Copy out the records word for word, from the line containing "61295, 12038, 72275, 67016" through the end, and leave the pictures out.

** DATASET RECORDS follows **

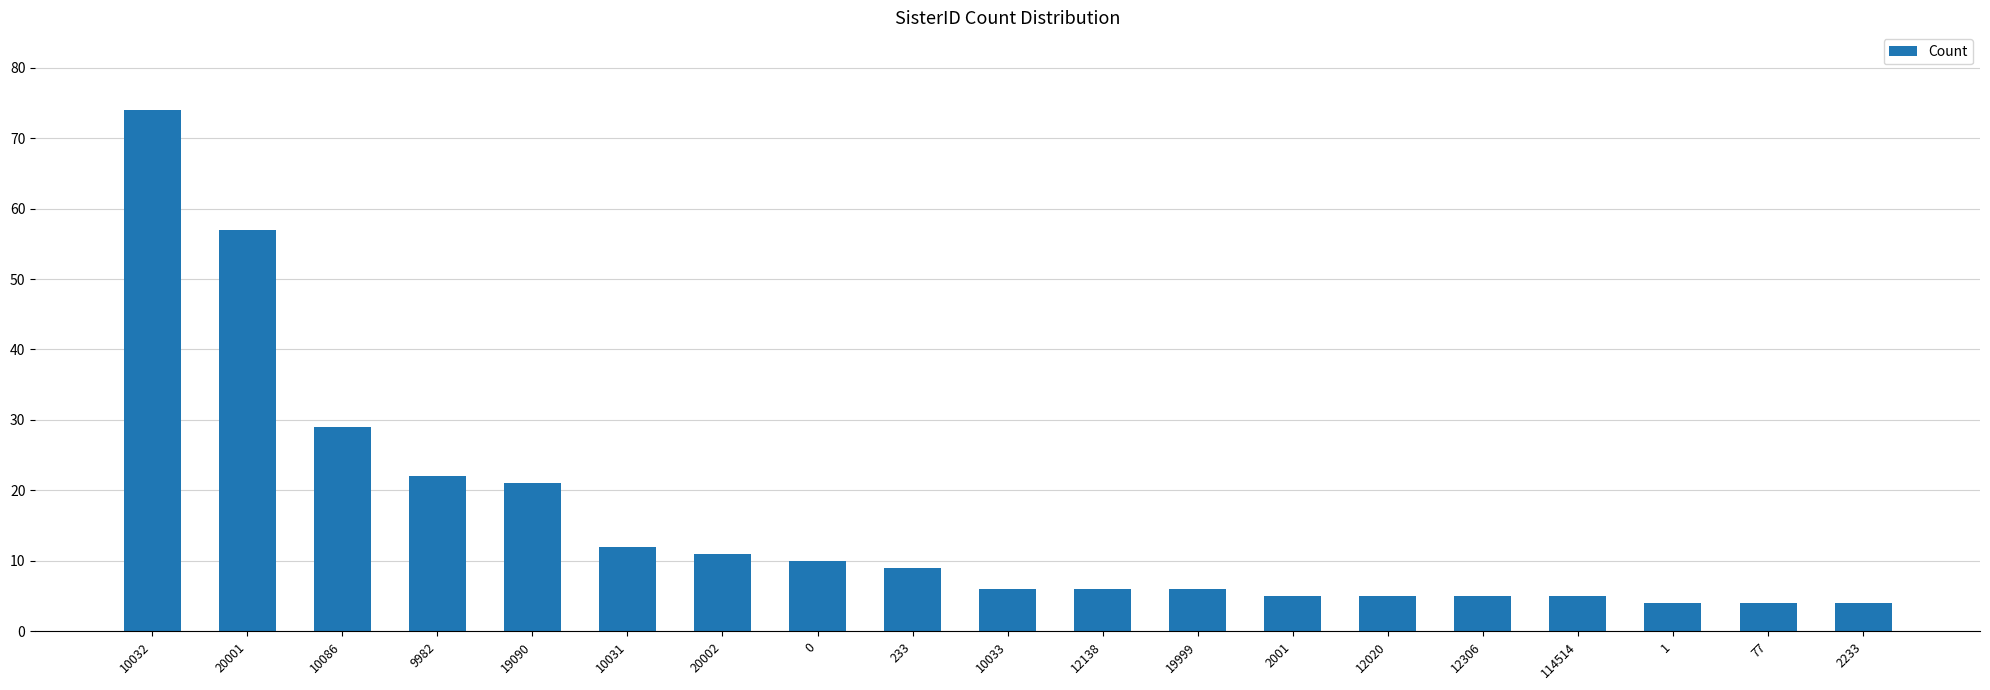

What is the change in value from 20001 to 114514?

-52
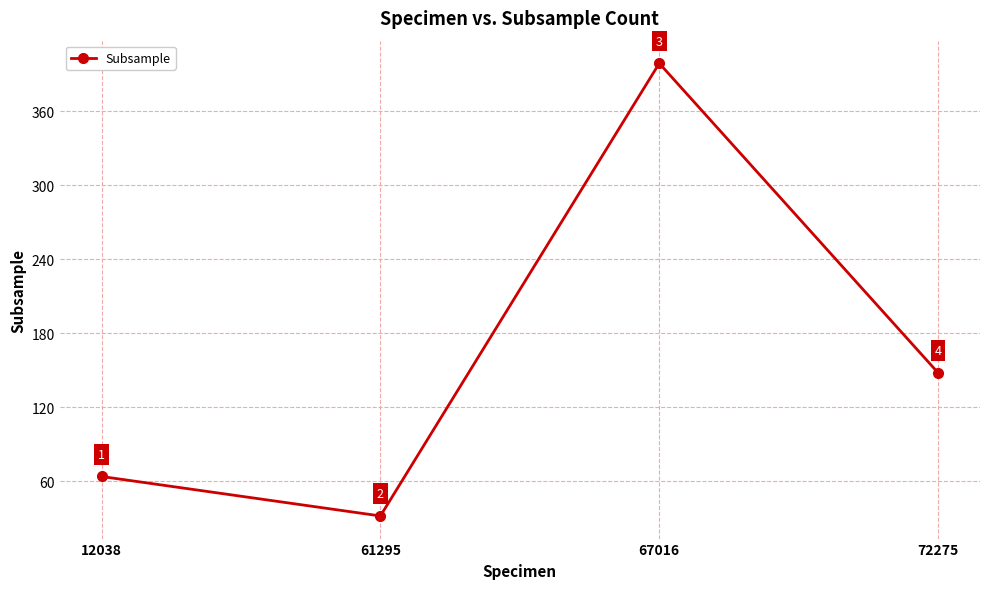

List the labels in order of value, smallest first.

61295, 12038, 72275, 67016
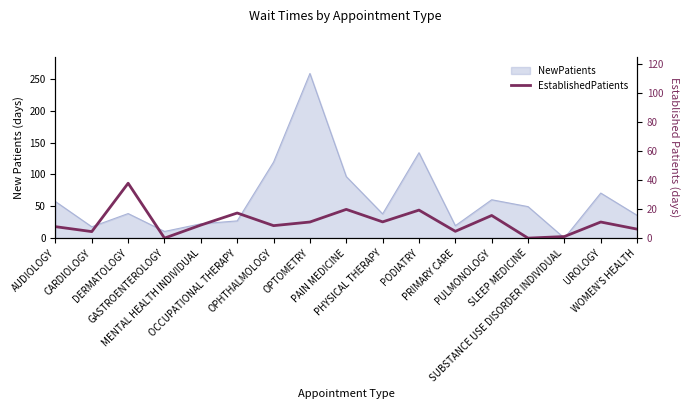

Is it true that the value at DERMATOLOGY is 37.8?

True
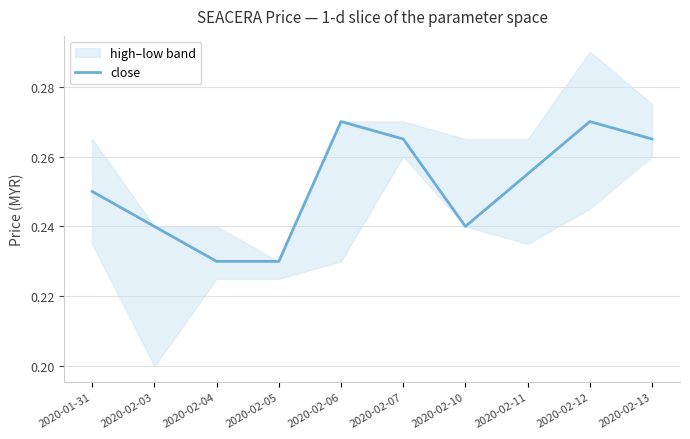

True or false: the data shows 0.2 at 2020-02-06.

False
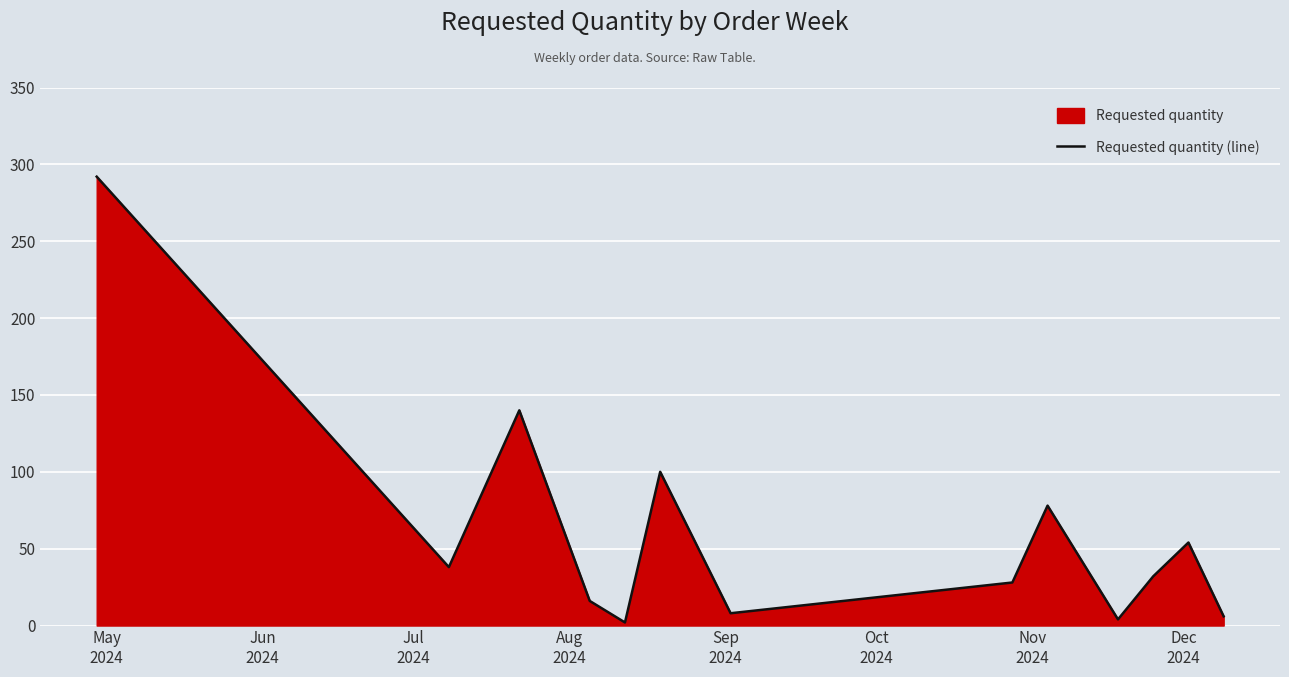

What is the maximum value shown in the chart?

292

** End of DATASET RECORDS **

## ANSWER SECTION:
61295, 12038, 72275, 67016

Is it true that the value at DERMATOLOGY is 37.8?

True

True or false: the data shows 0.2 at 2020-02-06.

False

What is the maximum value shown in the chart?

292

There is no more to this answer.